*Brief:* Pull out the passage of the Windows kernel driver analysis text from "Task: Windows Kernel" up to and including "NTSTATUS DriverEntry(DRIVER_OBJECT*, UNICODE_STRING*)", copying it word for word.

*Text block:*
+++++

Task: Windows Kernel Driver Analysis. You are analyzing a kernel-mode driver binary.

Mandatory First Steps

  1. Find DriverEntry — usually the binary entry point
    • Signature: NTSTATUS DriverEntry(DRIVER_OBJECT*, UNICODE_STRING*)
    • Use decompile_function on the entry point
  2. From DriverEntry, extract:
    • MajorFunction dispatch table assignments
    • DriverUnload pointer
    • DeviceName and SymbolicLinkName
  3. Identify IOCTL handlers — look for IRP_MJ_DEVICE_CONTROL dispatch entry

Key Data Structures

Use create_struct and set_type early — these appear in virtually every driver:

  • DRIVER_OBJECT, DEVICE_OBJECT
  • IRP, IO_STACK_LOCATION
  • UNICODE_STRING

Apply types with set_function_prototype and apply_type_to_variable to make decompiled code readable immediately.

IOCTL Analysis

For each IRP_MJ_DEVICE_CONTROL handler:

  1. decompile_function on the dispatch function
  2. Find the switch statement on IoControlCode
  3. For each IOCTL code, document:
    • IOCTL value and decoded method/access
    • Expected input/output buffer sizes
    • Operation performed
  4. Check for dangerous patterns:
    • Kernel memory read/write gadgets
    • Process token manipulation
    • Arbitrary code execution paths

Common Vulnerabilities to Flag

  • KeSetEvent with user-controlled address — kernel write primitive
  • Missing ProbeForRead/ProbeForWrite before kernel-mode buffer copy
  • Unchecked buffer sizes in METHOD_NEITHER IOCTLs — pool overflow
  • MmMapIoSpace with user-supplied physical address — arbitrary physical memory access
  • Direct stack buffer reads without size validation — kernel stack overflow
  • ObReferenceObjectByHandle without proper access checks

Analysis Workflow

  1. Map the dispatch table → understand all supported IRPs
  2. Deep-dive each IOCTL handler → document input/output
  3. Trace data flow from usermode input to kernel operations
  4. Flag every path where user-controlled data reaches a sensitive kernel API
  5. Rename functions as you understand them: DispatchDeviceControl, HandleIoctlReadPhysMem, etc.

+++++

*Provided material:*

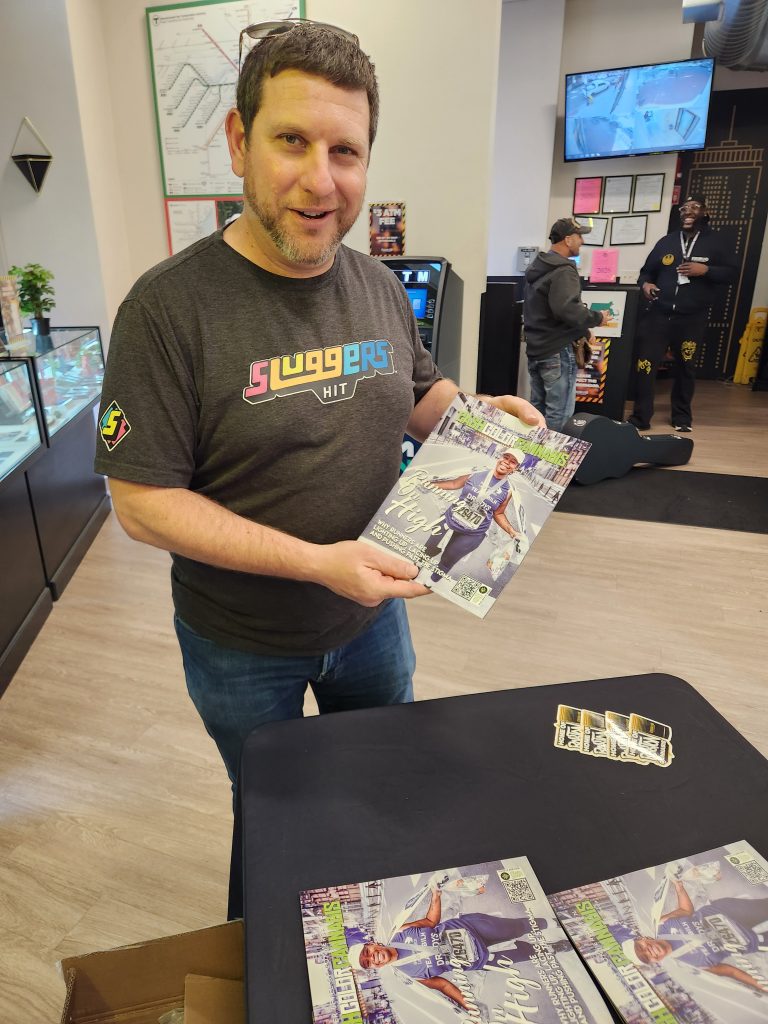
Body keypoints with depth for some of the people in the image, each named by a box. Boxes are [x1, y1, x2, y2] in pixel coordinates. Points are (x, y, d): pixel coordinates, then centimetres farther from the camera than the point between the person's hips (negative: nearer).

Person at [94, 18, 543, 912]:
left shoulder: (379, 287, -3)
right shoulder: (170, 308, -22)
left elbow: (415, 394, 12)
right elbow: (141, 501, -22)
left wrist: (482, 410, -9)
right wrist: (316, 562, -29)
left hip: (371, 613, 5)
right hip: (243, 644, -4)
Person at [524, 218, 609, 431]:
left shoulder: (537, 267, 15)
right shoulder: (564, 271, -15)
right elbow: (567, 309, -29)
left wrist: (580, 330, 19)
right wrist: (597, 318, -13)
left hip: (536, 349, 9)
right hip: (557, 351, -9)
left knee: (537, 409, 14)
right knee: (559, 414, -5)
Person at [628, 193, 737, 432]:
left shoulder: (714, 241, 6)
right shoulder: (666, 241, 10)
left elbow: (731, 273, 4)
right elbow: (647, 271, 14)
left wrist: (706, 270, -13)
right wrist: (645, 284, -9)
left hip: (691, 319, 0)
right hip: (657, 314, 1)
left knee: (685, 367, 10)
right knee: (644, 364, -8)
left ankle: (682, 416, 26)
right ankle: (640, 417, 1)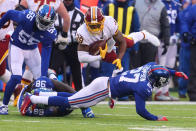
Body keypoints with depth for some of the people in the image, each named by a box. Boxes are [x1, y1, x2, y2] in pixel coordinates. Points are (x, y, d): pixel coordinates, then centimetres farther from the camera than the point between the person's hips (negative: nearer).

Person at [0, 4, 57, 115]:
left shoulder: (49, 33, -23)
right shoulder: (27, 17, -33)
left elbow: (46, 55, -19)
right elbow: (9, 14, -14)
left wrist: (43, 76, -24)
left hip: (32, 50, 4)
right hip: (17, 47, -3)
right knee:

+++++

*Answer to the exercise:*
Task: Windows Kernel Driver Analysis. You are analyzing a kernel-mode driver binary.

Mandatory First Steps

  1. Find DriverEntry — usually the binary entry point
    • Signature: NTSTATUS DriverEntry(DRIVER_OBJECT*, UNICODE_STRING*)